Creative Mathematics workshops and materials align with all State, Common Core and Provincial Standards.
  • Happy Long Weekend

     

    September 6, 2009

    Here we are starting a new year with lots of possibilities.  After sitting in on a textbook presentation recently, I was reminded how important it is to have a balanced math program.  Five to nine minutes each day should include drill and practice of basic facts using a sequential approach to the computational strategies.  I talk so much about this at my workshops but it continues to be important not for fact sake alone but as tools for application into more complex mathematics.

    There are three steps on the road to fluency with basic facts:

    •  Teach for understanding

    •  Teach the strategies sequentially

    •  Practice, practice, practice!

    There are two models for each of the four operations.  Addition has two picture models that need to be developed with students.  Additions means to combine quantity.  That is the part/part/whole model.  This will be so important for fractions later on.  The other model is number line growth and that will be important for integers.  Subtraction has two models.  One is to “take away.”  That is the inverse of part/ part/ whole.  The other model is the inverse of number line growth, the difference between model.  

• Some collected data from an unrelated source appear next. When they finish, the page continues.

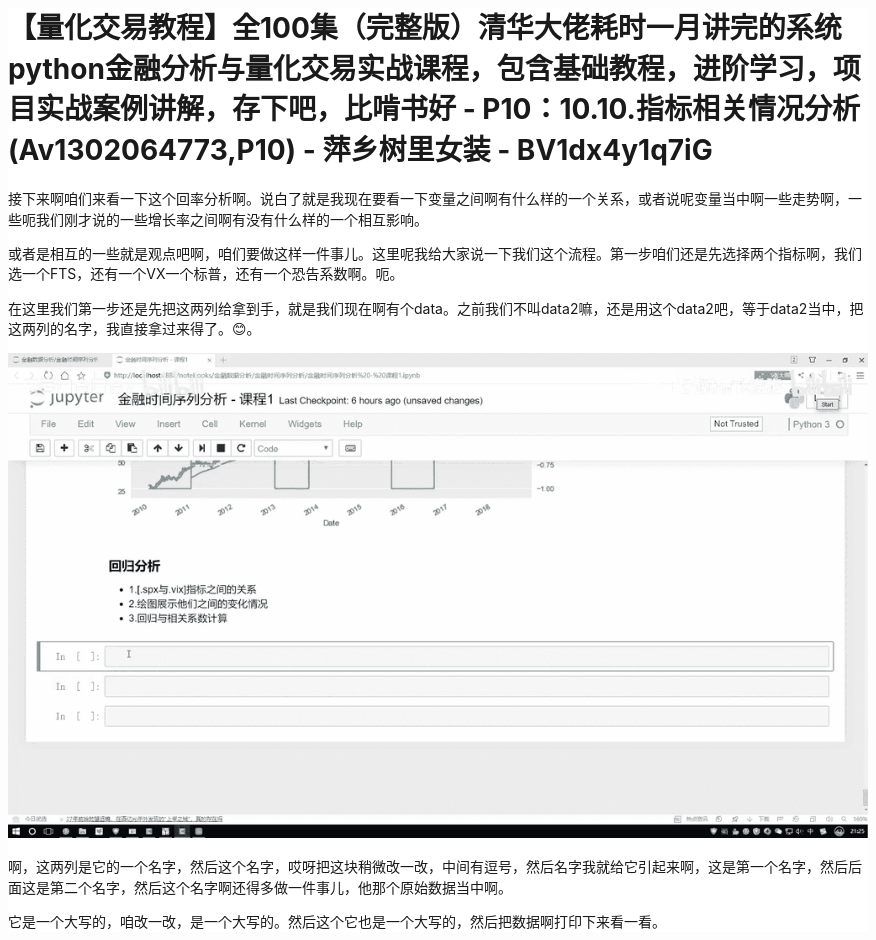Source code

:# 【量化交易教程】全100集（完整版）清华大佬耗时一月讲完的系统python金融分析与量化交易实战课程，包含基础教程，进阶学习，项目实战案例讲解，存下吧，比啃书好 - P10：10.10.指标相关情况分析(Av1302064773,P10) - 萍乡树里女装 - BV1dx4y1q7iG

接下来啊咱们来看一下这个回率分析啊。说白了就是我现在要看一下变量之间啊有什么样的一个关系，或者说呢变量当中啊一些走势啊，一些呃我们刚才说的一些增长率之间啊有没有什么样的一个相互影响。

或者是相互的一些就是观点吧啊，咱们要做这样一件事儿。这里呢我给大家说一下我们这个流程。第一步咱们还是先选择两个指标啊，我们选一个FTS，还有一个VX一个标普，还有一个恐告系数啊。呃。

在这里我们第一步还是先把这两列给拿到手，就是我们现在啊有个data。之前我们不叫data2嘛，还是用这个data2吧，等于data2当中，把这两列的名字，我直接拿过来得了。😊。



![](img/242037812ac103a76366a2728ebec5f5_1.png)

啊，这两列是它的一个名字，然后这个名字，哎呀把这块稍微改一改，中间有逗号，然后名字我就给它引起来啊，这是第一个名字，然后后面这是第二个名字，然后这个名字啊还得多做一件事儿，他那个原始数据当中啊。

它是一个大写的，咱改一改，是一个大写的。然后这个它也是一个大写的，然后把数据啊打印下来看一看。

    The two models for multiplication are critical for connections to be made with proportional relationships and measurement.  One model is repeated addition of like quantity.  This is the “groups of” model.  I always talk at my workshops about having that “groups of” statement as one of your five important visuals in the elementary classroom.  The other model is the area/array model.  Division is the inverse of multiplication so one model is repeated subtraction of like quantity.  The other would be the inverse of the area/array relationship.  This would be if given the area and one side, what is the length of the missing side?

    I do not see the understandings developed adequately in math textbooks.  I also think that the computational strategies are “hit and miss” in the textbooks.  I like to think about the computational strategies as the bridge connecting the understanding and fluency.  In my next blog, I will write about the ten “power” strategies!

    Remember that the tenth day of school is a day to celebrate how powerful ten is in developing number sense.  Don’t forget to use page 13 in my book, Math Drills to Thrill with the Random Number CD.  The ladybugs are arranged in a ten-frame.  While students circle the number they hear, they are also seeing what remains.  Later on, they can write the equation to the right of the frame.  Also, play my game “Take Two for 10″ with a deck of playing cards.  Have students place 10 cards face up in two rows of five.  Ace is worth one and every face card is a zero.  Jokers are worth 10.  The player picks up two cards with a sum of ten.  If there are no pairs showing equaling 10, two more cards are turned over.  A player is not cheating.  The check is only face cards are left at the end of the game.  

    Understanding base ten is generated when cutting out the digit cards for the place value pocket.  There are only ten symbols to express quantity or measure.  Read Stuart Murphy’s book, Earth Day Hooray! to help students understand that we recycle the digits because we only have ten.  

    These are just a few quick ideas for celebrating ten in your classroom!  The payoff will come throughout the year!

    Hope you are relaxing this Labor Day weekend.  I am enjoying the mountain air with my family before our daughter goes back to UC Santa Cruz on Monday to begin a new season of golf and get ready for her senior year.  Ah, empty nest!